A week flew past. In the convalescent ward there was the greatest amount of suppressed excitement. All the soldiers loved Helen, and they showered her with queer, pathetic little gifts, always the best of their poor store of belongings. Tony was not to leave his cot. He would have to be moved across Europe on a stretcher, but he lay beaming at the men who called good wishes to him in half a dozen languages.

The wedding morning dawned clear and beautiful. Every soldier who could hobble was out early gathering flowers and boughs with which they trimmed the ward. Helen, who was a hundred yards away, in the nurses’ tent, knew nothing of all this. An hour before she was to come to meet Tony, the old doctor, bearing a large package, stood before the tent.

“My dear,” he said awkwardly when Helen appeared, “I—er—wanted to do something for you, and it gave me a good deal of happiness to pretend that you were my own daughter, if you don’t object. I happen to have a sister in Paris, and I telegraphed her a week ago. I think I have heard you say you were size thirty-six. Well, my dear, this package has just come. She sent it in care of a reserve of nurses. You see—ha—hum—the men will be so pleased. Now you put it on if it is fit for you, and wear it, with the love of a grateful old man.” He turned and abruptly walked away as Helen untied the box, but he could not so escape from those swift feet. There was a cry as the girl peered beneath the papers, and then a swift rush toward him. So it happened that it was not Zaidos’ reluctant and unaccustomed shoulder on which the happy tears were shed, and it was not to Tony that Helen’s last tender girl-kisses were given.

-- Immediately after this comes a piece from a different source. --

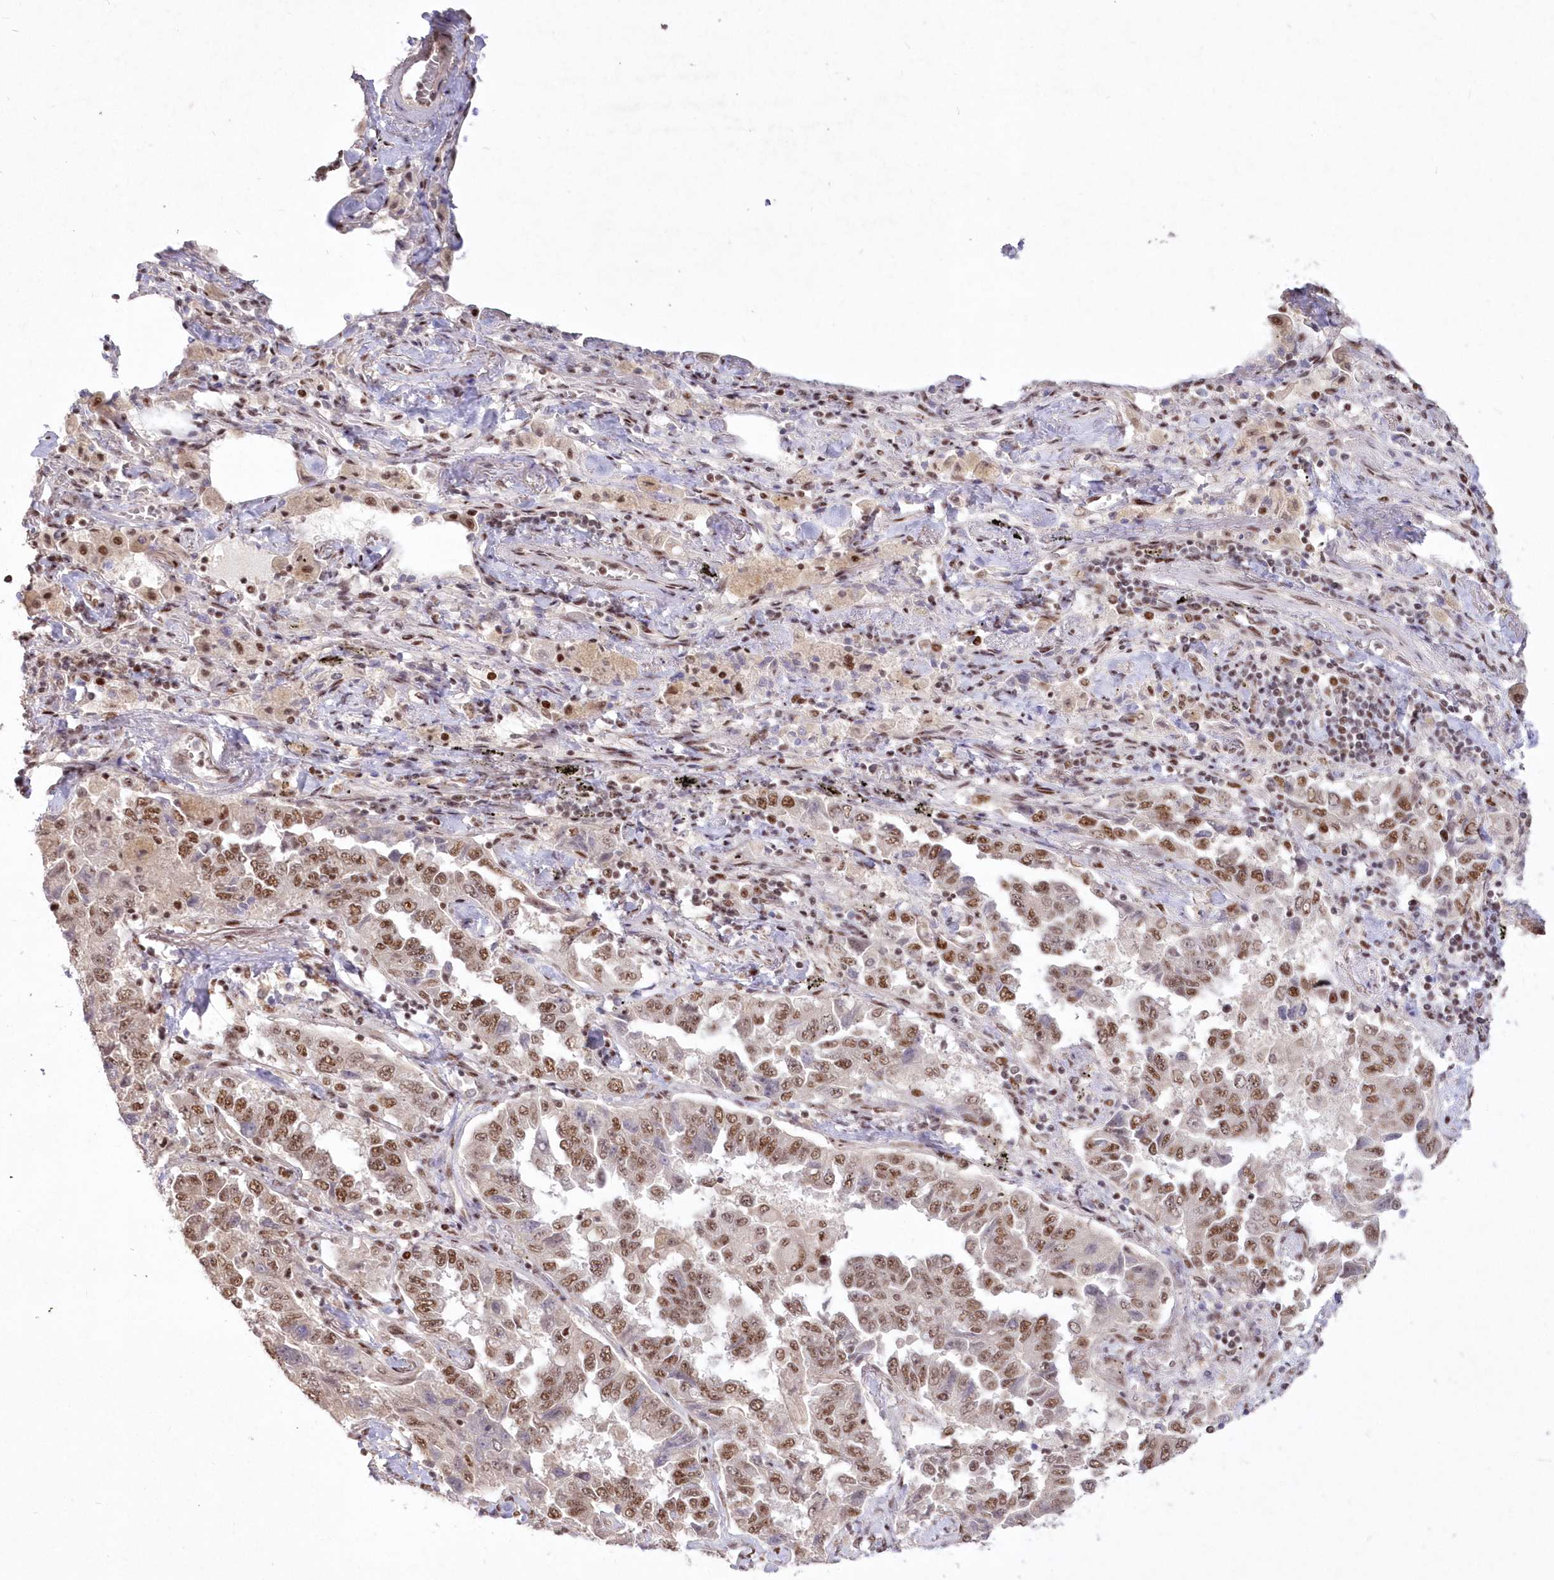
{"staining": {"intensity": "moderate", "quantity": ">75%", "location": "nuclear"}, "tissue": "lung cancer", "cell_type": "Tumor cells", "image_type": "cancer", "snomed": [{"axis": "morphology", "description": "Adenocarcinoma, NOS"}, {"axis": "topography", "description": "Lung"}], "caption": "An image showing moderate nuclear staining in about >75% of tumor cells in lung adenocarcinoma, as visualized by brown immunohistochemical staining.", "gene": "WBP1L", "patient": {"sex": "female", "age": 51}}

And when the time came for the simple, sad little ceremony in the hospital ward, it was not a dark clad nurse who walked between the cots on the doctor’s arm, but such a vision of loveliness that the men gasped and Tony turned so pale that the aid beside him reached for the spirits of ammonia. For the doctor’s present was a wedding dress, just as satiny and lacy and long as any bride in Mayfair could have worn.

The veil covered her lovely face, and through it her dark eyes lingered tenderly on the eager white faces that lined her path. And last they rested on Tony. Zaidos caught the look, and it made him feel that he would do most anything to have anyone look at him like that. It was a look that a fellow could never bear unless he had lived a clean and honest life. Zaidos, seeing this wonderful look that was meant for Tony alone, glanced quickly away and somehow it was he, down in his innermost heart, who longed for a shoulder to cry on!

In a few short minutes the little ceremony was over, and a musical genius played the wedding march on a mouth-organ so you’d know it anywhere. He followed that with God Save the King, and Tipperary, while Helen, looking more like an angel every minute, walked slowly down the aisle, shaking hands with the men. She came at last to one whose arms were both gone. Without a moment’s hesitation she stooped and pressed a kiss on the upturned brow. Another moment with a last smile and wave of her hand, she was gone, leaving the men with their beautiful memory.

Zaidos asked the doctor, who was openly wiping his eyes, to speak with him a moment outside.

“You know my cousin is out there,” he said, with a wave of the arm at the field where great trenches made a resting place for hundreds of unknown men. “I’ve been trying to think of something to do for him, something to remember him by. I couldn’t think of anything. First I thought of a monument; and then I thought of tablets in the church at Saloniki. Then it just happened to come to me, that why not do something for our field hospital here. When I get to England I will arrange to have the money sent you. Do you approve of that?”

“Of course I do, my boy,” said the doctor heartily. “Of course I approve! Any help would be most gratefully accepted. You know how short we are for everything. Send anything you feel like affording. Any little sum you happen to want to give.”

“I was wondering about five hundred dollars a month, while the war lasts,” said Zaidos musingly. “Would that make much difference?”